Practical Applications

Applying this metric knowledge to real-world health decisions involves several practical considerations. First, obtain accurate measurements under appropriate conditions. Second, compare your values to demographic-matched benchmarks. Third, consider trends over time rather than isolated values. Fourth, discuss findings with healthcare providers who can integrate this metric with your complete health picture. Fifth, if warranted, take evidence-based actions to optimize your this metric through lifestyle modifications or medical interventions.

🇫🇷 Données de Santé Régionales: France

Données vérifiées de sources officielles

Les données françaises proviennent de l'étude ESTEBAN (Étude de SanTé sur l'Environnement, la Biosurveillance, l'Activité physique et la Nutrition), menée par Santé Publique France.

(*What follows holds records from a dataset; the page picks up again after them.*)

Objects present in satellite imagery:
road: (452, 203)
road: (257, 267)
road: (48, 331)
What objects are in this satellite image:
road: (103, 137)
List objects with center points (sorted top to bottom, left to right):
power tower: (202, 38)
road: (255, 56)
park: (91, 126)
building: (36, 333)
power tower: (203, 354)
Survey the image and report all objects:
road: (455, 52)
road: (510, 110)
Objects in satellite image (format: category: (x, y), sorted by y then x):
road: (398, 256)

Le système de santé français offre une couverture universelle avec un accent sur la médecine préventive et le suivi régulier des indicateurs de santé.

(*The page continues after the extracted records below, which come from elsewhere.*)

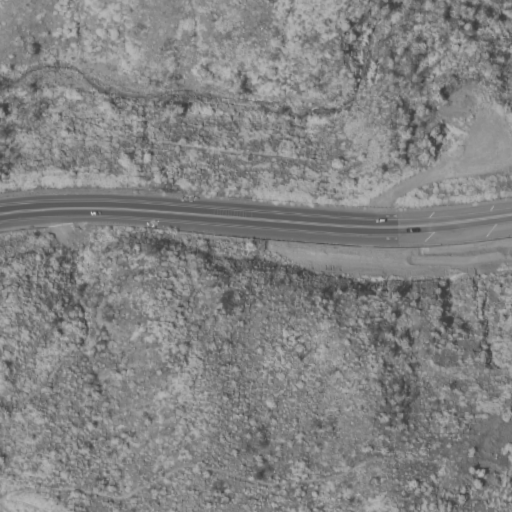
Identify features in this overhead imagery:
road: (70, 209)
road: (327, 223)
road: (235, 475)
road: (21, 503)
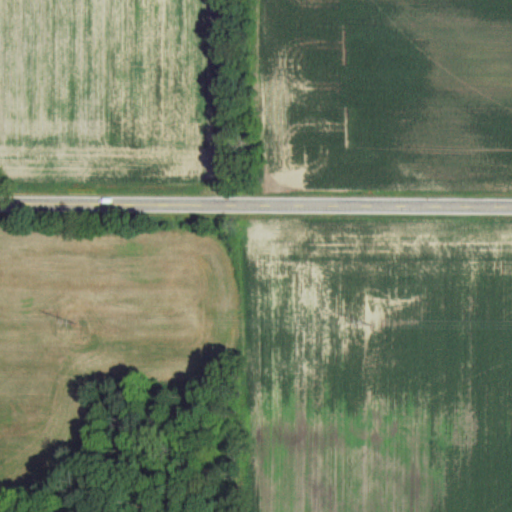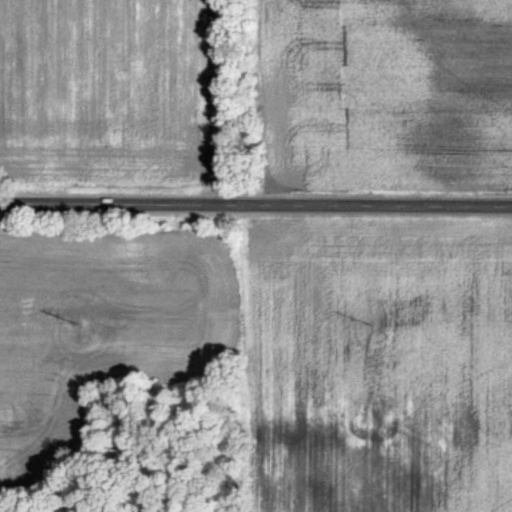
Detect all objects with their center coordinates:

Données officielles de Santé Publique France ↗

Note : Les données principales proviennent de CDC NHANES (USA). Les statistiques locales sont issues d'enquêtes nationales officielles. (2024-01)

📊Data Transparency & Sources

Sources & References

Source Citation

Source:CDC NHANES 2017-2020
Year:2017-2020
Population:18-29 Male (All)
Evidence Level:Level 1 (nationally representative survey)
View Original Source →

Frequently Asked Questions

Is my this metric within normal limits?

Normal this metric encompasses a range of values that varies by demographic group. For individuals aged 18-29, Male, All population, the median value is 16. Values between the 5th and 95th percentiles (14 to 18) represent normal variation. Using demographic-matched benchmarks ensures appropriate comparison.

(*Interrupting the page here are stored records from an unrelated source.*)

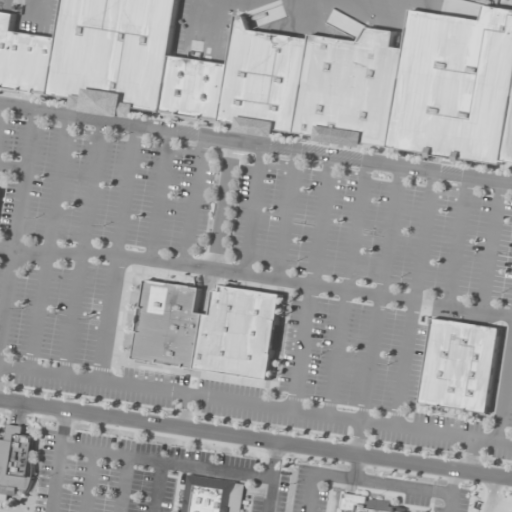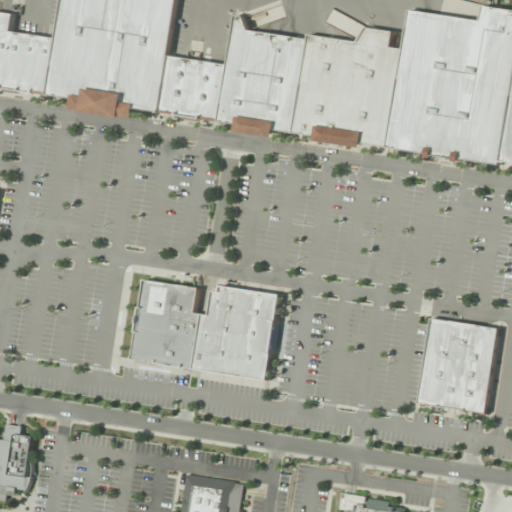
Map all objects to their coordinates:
building: (283, 76)
building: (279, 77)
road: (1, 111)
road: (255, 143)
road: (13, 165)
road: (161, 194)
building: (0, 195)
road: (195, 200)
road: (224, 204)
road: (254, 209)
road: (288, 214)
road: (17, 225)
road: (458, 240)
road: (50, 241)
road: (493, 245)
road: (84, 246)
road: (118, 252)
road: (256, 274)
road: (313, 281)
road: (348, 287)
road: (416, 298)
road: (377, 321)
building: (211, 329)
building: (212, 329)
building: (463, 365)
building: (461, 366)
road: (504, 391)
road: (255, 403)
road: (255, 437)
road: (472, 454)
road: (59, 460)
building: (16, 461)
road: (167, 461)
building: (17, 463)
road: (273, 476)
road: (90, 481)
road: (125, 484)
road: (403, 485)
road: (158, 486)
road: (491, 493)
building: (213, 495)
building: (215, 495)
building: (367, 504)
road: (352, 506)
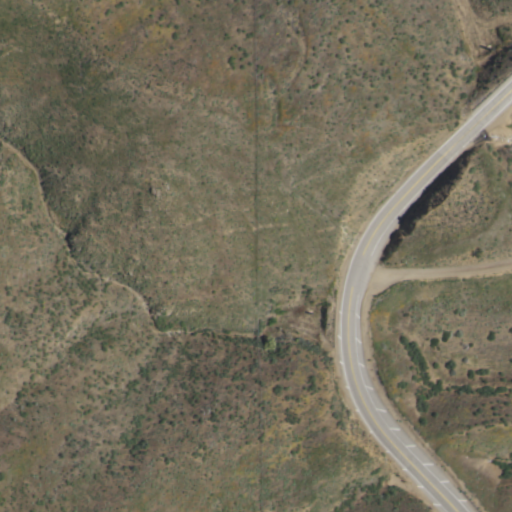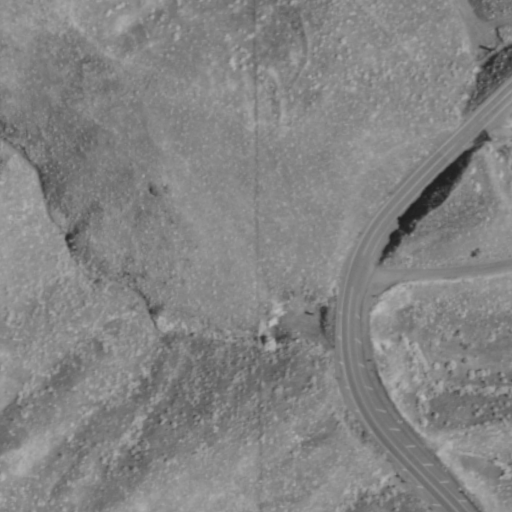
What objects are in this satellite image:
road: (435, 271)
road: (354, 289)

Where does my this metric rank compared to others?

Percentiles show where your this metric falls relative to others in your demographic group. At the 50th percentile (16), half the population is above and half below. Between the 25th (15) and 75th (17) percentiles represents the middle half of the distribution—where most healthy values fall. Percentiles at extreme ends (below 5th or above 95th) are less common but not necessarily abnormal. Context matters for interpretation.

What influences changes in this metric?

this metric can change over time due to age-related processes, lifestyle modifications, health conditions, and interventions. Some factors are relatively fixed (like genetics), while others respond to deliberate changes (like exercise or diet). In the 18-29 age range, age-related changes may be occurring. Tracking your this metric over time reveals personal trends that provide valuable health information. Consistent measurement conditions enable meaningful comparison of values over time.

What this metric values require medical attention?

Consider discussing your this metric with a healthcare provider if: values fall significantly outside normal range (below 5th or above 95th percentile), you've noticed substantial changes over time, values are associated with symptoms, or you have questions about health implications. Being at a percentile extreme doesn't automatically indicate problems—many healthy individuals naturally fall at distribution tails. Clinical significance depends on context, symptoms, and other health factors. Healthcare providers can offer personalized interpretation.

Why do this metric values differ across ethnic groups?

this metric values differ across ethnic groups due to genetic, environmental, and lifestyle factors. All populations show characteristic patterns that reflect population-specific genetics, dietary traditions, activity patterns, and environmental influences. These differences are normal and expected—not indicators of better or worse health. Using All-specific reference data ensures your comparison reflects meaningful variation rather than expected population differences. This demographic specificity improves the accuracy and relevance of health assessment.